Rather than dash away, the coyote merely sauntered off indifferently, took a stand on another boulder, and turned to look back. The dog charged after it, circling and barking with even more ferocity, having presumed, I suppose, that he believed he had got the better of this devil dog. I called him off with a whistle and clapped my hands to scare away the intruder and returned to the garden, the dog at my heels.

We saw this coyote on several occasions after this event. We would sometimes spot him standing on a wide stone wall that runs along the west side of the property, the morning sun gleaming off his gray-gold fur. Another time we saw him saunter across the yard, glancing over at the house periodically, straight-legged and spoiling for a fight. He became a commonality. He even earned a name: el Lobo. We actually came to appreciate him for his wildness.

It was about this same time that I learned that his wolf-like appearance was no accident. New genetic studies on the origins of the eastern coyote seemed to indicate that, genetically, they were far closer to the original New England wolf, a subspecies of the red wolf, than they were to the simpering little coyotes of the West. He and his type had returned to their native forest habitat along with the bears, fishers, bobcats, whitetail deer, other denizens of the primordial forest that grew back in New England after the region lost most of its farmlands.

Twice over the following year, the Jack Russell stood el Lobo off again. Once at the stone wall next to the garden and once when, for no apparent reason, the coyote appeared in the middle of the vegetable garden among the tomato plants and the chard, glaring back at the house. On both these occasions, alerted by the barking of my assistant, I was the one who ultimately drove el Lobo away.

Later that winter, however, there was a third standoff.

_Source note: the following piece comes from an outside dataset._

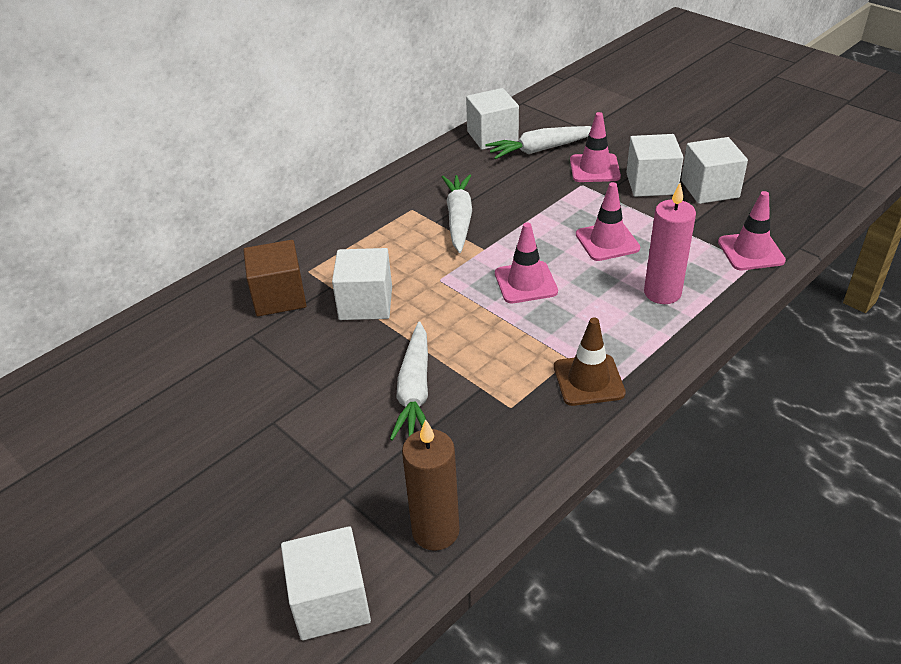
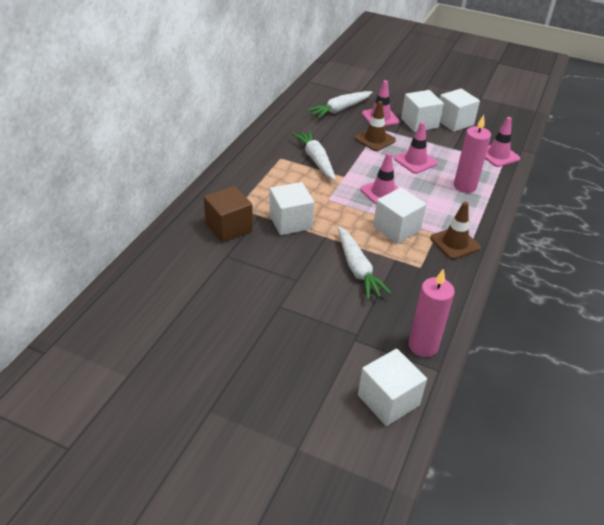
camera: 25 degrees left, 0 degrees up
(435, 531) = (423, 346): brown candle -> pink candle
(492, 136) = (303, 104): white cube -> white cube (396, 228)
(565, 200) = (375, 139): none -> brown traffic cone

We had a big, disorganized group of people at Christmas Eve dinner that year. Late in the evening, one of the guests went out on the porch and found the Jack Russell by the back door, his head hanging low, in apparent defeat. He walked in, slowly, an almost unheard of gait for him, and we noticed that he had a bloodied shoulder and that his unbounded, unstoppable energy seemed to have drained out of him. I gathered him up and found deep bite wounds all around his shoulders. Within half an hour, we had him bundled and raced him off to a nearby animal emergency center, which, having determined that he had been badly mauled, sent us off to the Tufts University School of Veterinary Medicine in North Grafton, Massachusetts.

This begat an ironic night drive through the darkened landscape of rural New England, when all the world was stuffed and sleeping off the full dinners of Christmas Eve. The dog was admitted, and the vet, a refined gentleman from one of the southern states, said that he was not sure the dog would survive the night, but they would do what they could.

We drove home and waited for the dreaded call. When it came, around seven, we were informed that he was still alive.

He lived through the second night. The entire staff, having heard his story, began rooting for him. He rallied, lived through the third night, and was released a week later, much battered, barely able to walk, but still counting himself among the living. At his exit interview from the hospital, the vet explained that he had been picked up and shaken by a large animal, probably a coyote, but that he must have put up a very good fight.

“I imagine,” he said in his lazy drawl, “ that he must have got in a few good bites.”

Maybe he did. After that night, the woods were still. The great horned owls began calling in the hemlock grove in late January. In February the snows began melting back slowly, and by March the wood frogs began calling from the nearby vernal pool.

But after that terrible Christmas Eve, we never did see el Lobo again.